# [Testo in esame]

◆ ◆ ◆ ◆

A cura della Redazione

Hanno cercato tra i sacchetti di rifiuti indifferenziati lasciati irregolarmente in strada la sera precedente, quando invece era previsto il conferimento della sola plastica. E alla fine sono riusciti a trovare “tracce” utili per risalire ai responsabili: quindici cittadini, tra utenze domestiche e attività commerciali, sono stati individuati e sanzionati per aver depositato nei punti di raccolta rifiuti non conformi.

Sui sacchetti irregolari sono stati applicati i bollini gialli che segnalano le anomalie, mentre ai presunti responsabili sono state elevate contravvenzioni di diversa entità economica, in base alla tipologia di violazione.

◆ ◆ ◆ ◆

# [Materiale di riferimento]
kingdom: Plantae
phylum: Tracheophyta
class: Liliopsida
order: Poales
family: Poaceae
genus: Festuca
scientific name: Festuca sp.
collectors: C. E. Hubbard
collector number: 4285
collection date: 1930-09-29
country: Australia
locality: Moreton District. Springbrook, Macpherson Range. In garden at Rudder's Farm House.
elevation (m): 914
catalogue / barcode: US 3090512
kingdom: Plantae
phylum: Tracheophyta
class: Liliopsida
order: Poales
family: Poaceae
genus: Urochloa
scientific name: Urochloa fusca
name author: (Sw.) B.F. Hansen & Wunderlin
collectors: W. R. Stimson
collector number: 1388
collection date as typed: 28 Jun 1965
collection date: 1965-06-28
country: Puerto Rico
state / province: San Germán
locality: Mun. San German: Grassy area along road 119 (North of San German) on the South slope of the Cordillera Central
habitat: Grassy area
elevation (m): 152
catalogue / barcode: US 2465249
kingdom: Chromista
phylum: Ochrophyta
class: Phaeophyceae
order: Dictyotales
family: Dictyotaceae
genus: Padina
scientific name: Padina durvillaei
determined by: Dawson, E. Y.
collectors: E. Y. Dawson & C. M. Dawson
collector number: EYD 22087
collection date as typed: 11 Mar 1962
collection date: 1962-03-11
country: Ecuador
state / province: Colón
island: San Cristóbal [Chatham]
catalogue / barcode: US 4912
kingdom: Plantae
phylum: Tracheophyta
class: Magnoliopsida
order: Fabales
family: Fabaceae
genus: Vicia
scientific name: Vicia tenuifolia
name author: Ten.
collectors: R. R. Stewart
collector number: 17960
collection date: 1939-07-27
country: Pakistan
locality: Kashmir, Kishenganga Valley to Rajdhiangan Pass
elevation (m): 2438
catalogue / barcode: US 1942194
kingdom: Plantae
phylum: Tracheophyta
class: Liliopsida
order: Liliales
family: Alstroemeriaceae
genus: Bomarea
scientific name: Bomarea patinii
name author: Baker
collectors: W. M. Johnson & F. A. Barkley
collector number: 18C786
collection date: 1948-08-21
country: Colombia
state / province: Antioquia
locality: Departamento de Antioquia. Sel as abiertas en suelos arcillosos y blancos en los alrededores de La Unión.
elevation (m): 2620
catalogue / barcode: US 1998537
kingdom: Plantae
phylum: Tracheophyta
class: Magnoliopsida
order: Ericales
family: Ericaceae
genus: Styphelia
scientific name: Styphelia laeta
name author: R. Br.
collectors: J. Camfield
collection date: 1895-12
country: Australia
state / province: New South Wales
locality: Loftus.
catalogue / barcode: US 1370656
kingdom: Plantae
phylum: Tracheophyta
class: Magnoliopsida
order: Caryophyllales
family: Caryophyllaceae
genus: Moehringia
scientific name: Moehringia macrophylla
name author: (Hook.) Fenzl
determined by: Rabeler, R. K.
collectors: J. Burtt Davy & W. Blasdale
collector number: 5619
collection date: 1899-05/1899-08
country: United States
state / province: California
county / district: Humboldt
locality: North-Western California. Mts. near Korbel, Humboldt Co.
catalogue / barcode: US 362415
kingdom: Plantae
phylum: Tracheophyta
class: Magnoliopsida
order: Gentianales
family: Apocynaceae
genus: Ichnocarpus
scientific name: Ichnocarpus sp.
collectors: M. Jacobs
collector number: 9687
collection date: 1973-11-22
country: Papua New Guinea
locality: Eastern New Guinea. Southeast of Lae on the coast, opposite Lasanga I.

◆ ◆ ◆ ◆

# [Esercizi proposti]
[A] Riscrivi in forma più breve il paragrafo del testo in esame che inizia con "Hanno cercato tra i sacchetti", conservandone i fatti principali.
[B] Rispondi alle seguenti domande basandoti sul testo in esame, una risposta per riga:
(i) Quale rifiuto era previsto che si conferisse la sera in cui sono stati lasciati i sacchetti?
(ii) Di che colore sono i bollini applicati sui sacchetti irregolari?
(iii) In base a che cosa varia l'entità economica delle contravvenzioni?

# [Risposte]
[A] Nei sacchetti di indifferenziato lasciati irregolarmente in strada la sera prima, quando era previsto il conferimento della sola plastica, sono state trovate tracce utili. Grazie a queste, quindici cittadini, tra utenze domestiche e attività commerciali, sono stati individuati e sanzionati per aver depositato rifiuti non conformi nei punti di raccolta.

[B]
(i) Era previsto il conferimento della sola plastica.
(ii) I bollini sono gialli.
(iii) Varia in base alla tipologia di violazione.